Omdat het waarschijnlijk die ontsteking is die mama zo ziek maakt, verzekert haar huisarts mij na enkele dagen dat ik gerust bij mama langs kan gaan. Volgens haar is er geen besmettingsgevaar voor Arsène. En ofschoon ik eigenlijk zo graag naar mama wil gaan, toch speel ik op zeker, blijf thuis en bel tweemaal daags naar mamas afdeling om te vragen hoe het met haar is. En telkens opnieuw word ik door de verzorgenden gerustgesteld: je hoeft je echt om haar geen zorgen te maken, ze heeft geen koorts, alles komt wel goed met je ma, ze eet goed, ... .

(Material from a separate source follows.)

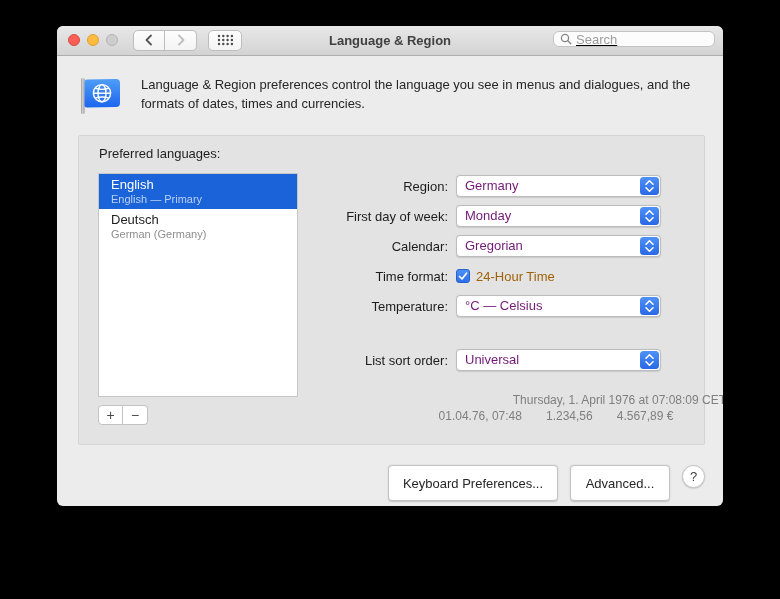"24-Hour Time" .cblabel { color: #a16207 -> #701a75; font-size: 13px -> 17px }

Arsène, die nog in het ziekenhuis ligt voor zijn tweede chemokuur, stelt woensdagvoormiddag aan de telefoon zelf voor: Ga maar naar ma, ga eens kijken hoe het met haar is. Meteen ben ik weg naar het rusthuis. Eens ik mama heb gezien, voel ik mij toch wat geruster. Met haar komt het wel weer goed!
Vrijdagmorgen is mama naar vaste gewoonte in bad gegaan en ga ik naar haar om haar haar te doen en de was op te halen. Als ik wegga, is mama wel erg vermoeid en is ze ingedommeld. Maar ik denk dat het met haar wel weer de goeie kant op gaat.